In a recent op-ed article in the Architectural Record (#1 Source for Architectural Design, News and Products), Dante A. Ciampaglia wrote an article “(Don’t) Roll Credits: In Defense of the Cinema.” Highlights from the article:
When describing his recent outing to the cinema –
The audience fed off the film’s energy, and each other’s. Two-plus hours later, viewers buoyantly filed into a lobby buzzing with activity. Moviegoers leaving one screening mingled with those waiting for another. Friends huddled over plans for the night. Strangers discussed films, books, the neighborhood. It was the kind of experience watching a movie at home can never provide. And it’s endangered.
Responding to the idea that the US is over-screened –
America is “over-screened” only if you look at this as a dollars-and-cents issue. But there’s more to movie theaters than capital extraction. These spaces are vital social institutions and third places, as important to a functioning democracy as churches, social clubs, and school groups like the PTA. Yes, the experience of visiting a multiplex can be lousy: overpriced concessions, dirty floors and seats, and patrons more interested in their phone screen than the big screen. But when we see a movie in a theater, we’re engaging in a fundamentally communal act. We might turn out to watch buzzy Oscar bait or a new Marvel installment, but we’re also there to experience thrills, chills, drama, and comedy with other people—free of barriers, judgment, and exclusion.
Film is a democratic art. From the first silent shorts to the latest IMAX epics, movies bring people together unlike any other creative endeavor. They have evolved a lot in their more than 125-year history, but at their core they’re still cheap entertainments that tap primal feelings of love, fear, humor, sadness, and triumph and provide an outlet for our anxieties and imaginations. And from the first ramshackle nickelodeons to opulent movie palaces and shopping mall multiplexes, we’ve watched films in spaces shared with friends, family, strangers, neighbors, rich, poor, all races, all religions, all creeds.

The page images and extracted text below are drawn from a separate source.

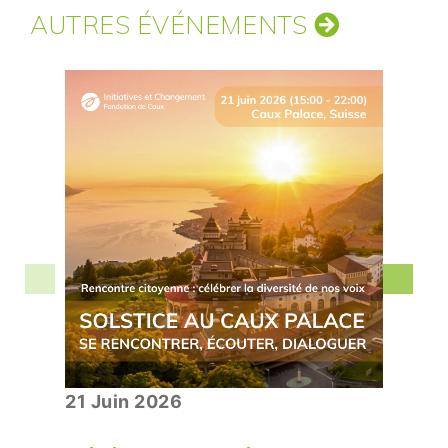
AUTRES ÉVÉNEMENTS
21 Juin 2026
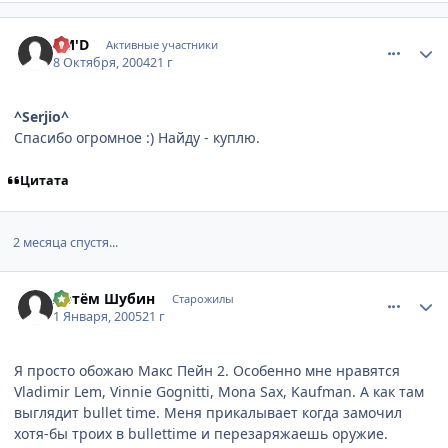
comment_116287
Статистика автора
CM'D
Активные участники
8 Октября, 2004
21 г
^Serjio^
Спасибо огромное :) Найду - куплю.
Цитата
2 месяца спустя...
comment_209627
Статистика автора
Артём Шубин
Старожилы
1 Января, 2005
21 г
Я просто обожаю Макс Пейн 2. Особенно мне нравятся
Vladimir Lem, Vinnie Gognitti, Mona Sax, Kaufman. А как там
выглядит bullet time. Меня прикалывает когда замочил
хотя-бы троих в bullettime и перезаряжаешь оружие.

The reminder why the Cinema is a needed place in every community -
The smartphone is the disruptive, omnipresent gadget, attached to us like a new limb. Film is now treated as content—that gray, meaningless word that encompasses everything from mediocre TikTok videos to prestige TV. If movies are content, they’re no longer unique, and no longer need unique, dedicated spaces. Best just to stay home and tumble down the algorithmic rabbit hole. And when those purpose-built boxes designed for showing a lot of movies to a lot of people in the most utilitarian way possible close, they’re often functionally useless. These transformations have made it easier to keep us segregated, sequestered, and streaming alone.

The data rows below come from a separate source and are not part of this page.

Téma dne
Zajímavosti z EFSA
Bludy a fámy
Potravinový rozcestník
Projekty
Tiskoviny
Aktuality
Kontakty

One path forward lies in getting smarter-screened. For example, there is a crop of boutique theaters that have opened within the last decade as spaces catering to cinephiles and adventurous moviegoers. They prioritize human engagement over passive consumption and are committed to attracting people with something they can’t experience at home, be it screenings on film, encounters with directors, or just spaces for community and gathering around a shared interest – putting us in proximity with other people and a diversity of beliefs, opinions, and experiences in meaningful ways.

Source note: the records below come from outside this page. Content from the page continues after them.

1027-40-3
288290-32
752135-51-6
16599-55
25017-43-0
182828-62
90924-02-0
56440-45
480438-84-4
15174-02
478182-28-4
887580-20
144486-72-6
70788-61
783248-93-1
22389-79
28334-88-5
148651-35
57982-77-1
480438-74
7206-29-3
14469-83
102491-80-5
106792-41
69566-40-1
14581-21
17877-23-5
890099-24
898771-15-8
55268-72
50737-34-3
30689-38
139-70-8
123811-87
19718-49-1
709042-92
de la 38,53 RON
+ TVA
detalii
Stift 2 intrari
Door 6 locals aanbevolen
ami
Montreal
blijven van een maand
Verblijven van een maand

Corporate megaplexes have a role to play too, serving us the kinds of popcorn blockbusters that are best seen with a lot of people. But the kinds of civic-minded engagement offered by the crop of new independent theaters are the fulfillment of moviegoing’s promise. They’re reminders that to lose these spaces would be to lose something essential to our lives, communities, and culture. Movie theaters are necessary, and we need to appreciate and protect them, warts and all, before they’re “disrupted” out of existence.